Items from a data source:
Segment Open

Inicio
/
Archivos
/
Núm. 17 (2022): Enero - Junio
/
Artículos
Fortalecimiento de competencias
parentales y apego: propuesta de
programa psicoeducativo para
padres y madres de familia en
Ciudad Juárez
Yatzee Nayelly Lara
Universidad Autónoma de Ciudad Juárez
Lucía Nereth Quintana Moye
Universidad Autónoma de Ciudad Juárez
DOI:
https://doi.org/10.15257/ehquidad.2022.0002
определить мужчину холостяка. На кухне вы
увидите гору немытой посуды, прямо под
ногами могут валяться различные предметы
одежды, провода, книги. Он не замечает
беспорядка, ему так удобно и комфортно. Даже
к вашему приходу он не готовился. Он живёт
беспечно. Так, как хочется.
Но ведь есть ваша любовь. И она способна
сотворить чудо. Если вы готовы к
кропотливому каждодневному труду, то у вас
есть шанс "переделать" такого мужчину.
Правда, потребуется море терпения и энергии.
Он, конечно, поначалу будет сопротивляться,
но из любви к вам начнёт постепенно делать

Segment Closed
Segment Open

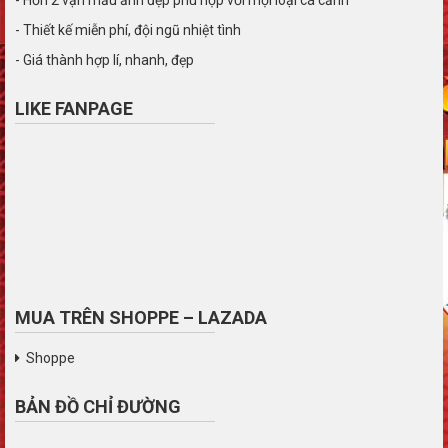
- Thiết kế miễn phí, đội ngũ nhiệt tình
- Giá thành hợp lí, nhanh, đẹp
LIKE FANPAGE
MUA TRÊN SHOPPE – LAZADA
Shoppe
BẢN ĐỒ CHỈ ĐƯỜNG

Segment Closed
Segment Open

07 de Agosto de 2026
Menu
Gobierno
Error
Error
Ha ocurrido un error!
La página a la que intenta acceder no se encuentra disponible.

Segment Closed

__DIRECTIONS__:
Your answer should consist only of the lines above between the line holding "- Thiết kế miễn phí, đội ngũ nhiệt tình" and the line holding "BẢN ĐỒ CHỈ ĐƯỜNG", inclusive, each transcribed exactly.

__REPLY__:
- Thiết kế miễn phí, đội ngũ nhiệt tình
- Giá thành hợp lí, nhanh, đẹp
LIKE FANPAGE
MUA TRÊN SHOPPE – LAZADA
Shoppe
BẢN ĐỒ CHỈ ĐƯỜNG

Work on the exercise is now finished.